Princeton recorded 87 bout wins during the two days of women's competition, one better than Penn State. If the women's programs had their own NCAA championship, the Tigers would be celebrating their third straight title.

But the championship, one that Princeton won last year with a partially different cast, is co-ed, and now the focus shifts to the men's team for the next two days.

Balanced field set to go for national titles
The Tigers are one of six teams who qualified the full six fencers on the men's side, and three of them are right behind Princeton. In third place behind Princeton's 87 and Penn State's 86 is Ohio State with 81 victories in the women's competition and Harvard in fourth place with 78. Each of the top four teams will have the full complement of six fencers in the men's competition.

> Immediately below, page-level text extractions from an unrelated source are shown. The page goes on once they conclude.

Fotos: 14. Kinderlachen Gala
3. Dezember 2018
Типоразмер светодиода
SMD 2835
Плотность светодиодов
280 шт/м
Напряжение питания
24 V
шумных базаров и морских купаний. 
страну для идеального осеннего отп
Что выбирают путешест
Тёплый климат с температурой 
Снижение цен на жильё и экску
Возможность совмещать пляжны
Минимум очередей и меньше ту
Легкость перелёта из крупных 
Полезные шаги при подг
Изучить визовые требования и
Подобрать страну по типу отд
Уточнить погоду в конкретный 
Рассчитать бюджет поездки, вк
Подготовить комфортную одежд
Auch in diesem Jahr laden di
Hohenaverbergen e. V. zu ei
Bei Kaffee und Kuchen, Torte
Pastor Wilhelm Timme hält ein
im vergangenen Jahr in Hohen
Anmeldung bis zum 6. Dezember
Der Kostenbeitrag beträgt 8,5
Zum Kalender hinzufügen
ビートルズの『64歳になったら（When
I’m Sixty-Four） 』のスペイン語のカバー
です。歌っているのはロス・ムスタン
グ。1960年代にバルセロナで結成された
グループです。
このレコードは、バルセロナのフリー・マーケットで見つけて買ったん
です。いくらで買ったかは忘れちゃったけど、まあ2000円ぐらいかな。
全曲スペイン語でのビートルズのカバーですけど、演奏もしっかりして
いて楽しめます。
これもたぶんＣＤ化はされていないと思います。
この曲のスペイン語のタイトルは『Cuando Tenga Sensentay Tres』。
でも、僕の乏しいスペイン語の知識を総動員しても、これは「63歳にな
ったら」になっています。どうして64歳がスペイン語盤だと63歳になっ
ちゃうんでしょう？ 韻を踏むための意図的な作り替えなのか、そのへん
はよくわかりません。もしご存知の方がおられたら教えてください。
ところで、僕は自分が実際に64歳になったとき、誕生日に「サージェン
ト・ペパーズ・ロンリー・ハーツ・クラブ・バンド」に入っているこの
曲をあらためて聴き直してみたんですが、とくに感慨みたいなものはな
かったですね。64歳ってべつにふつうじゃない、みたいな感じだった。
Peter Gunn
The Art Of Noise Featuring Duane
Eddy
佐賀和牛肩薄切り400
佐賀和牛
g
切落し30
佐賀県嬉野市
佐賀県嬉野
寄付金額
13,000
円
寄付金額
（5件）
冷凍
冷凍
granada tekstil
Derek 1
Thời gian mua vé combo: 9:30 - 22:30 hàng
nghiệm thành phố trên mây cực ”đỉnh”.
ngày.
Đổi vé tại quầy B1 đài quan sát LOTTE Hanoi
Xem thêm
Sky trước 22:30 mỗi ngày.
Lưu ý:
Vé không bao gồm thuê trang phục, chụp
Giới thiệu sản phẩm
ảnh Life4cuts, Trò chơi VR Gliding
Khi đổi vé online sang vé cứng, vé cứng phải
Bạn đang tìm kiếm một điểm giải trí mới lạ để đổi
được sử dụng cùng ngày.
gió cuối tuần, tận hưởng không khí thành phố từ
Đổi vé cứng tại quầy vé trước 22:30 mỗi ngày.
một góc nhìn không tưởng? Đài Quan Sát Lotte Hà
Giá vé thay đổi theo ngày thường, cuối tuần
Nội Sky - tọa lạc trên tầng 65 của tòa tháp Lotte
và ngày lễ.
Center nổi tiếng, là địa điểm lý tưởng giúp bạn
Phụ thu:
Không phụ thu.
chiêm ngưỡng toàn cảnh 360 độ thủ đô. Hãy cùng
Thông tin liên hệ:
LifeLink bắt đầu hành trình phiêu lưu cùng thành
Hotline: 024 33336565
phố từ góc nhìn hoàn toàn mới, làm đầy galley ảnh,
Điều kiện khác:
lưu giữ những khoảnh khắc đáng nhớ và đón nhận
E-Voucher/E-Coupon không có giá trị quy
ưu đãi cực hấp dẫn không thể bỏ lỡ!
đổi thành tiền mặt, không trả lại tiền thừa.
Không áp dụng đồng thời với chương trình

Friday's wrap-up of the women's competition provided a maximum six All-America finishes for the Princeton women for the second straight year. Senior Diamond Wheeler placed 10th in saber, while juniors Ambika Singh and Sharon Gao placed ninth and 11th respectively in foil, and junior Katharine Holmes took seventh in epee.

Princeton advanced two competitors to the individual title competition, but both were defeated in the semifinals. Senior Susannah Scanlan was up first against Stanford's Francesca Bassa for the epee title but fell behind 5-1 and 7-3 before going on a 6-2 run to take a 9-8 lead. The compeititon was never more than a point apart the rest of the way, but Bassa scored the final touch after a 14-14 tie and advanced 15-14.

Sophomore Gracie Stone followed a similar path in the saber semifinal, falling behind 10-2 before getting seven of the next eight touches to pull within 11-9. Her competitor, Adrienne Jarocki of Harvard, let Stone get no closer, winning 15-10.

Saturday's competition will start at 9:30 a.m. with men's foil, followed by epee beginning at 11:30 a.m. and saber at 2 p.m. for the first three of five rounds. The competition will wrap Sunday with the final two rounds of the round-robin portion followed by the individual title bouts.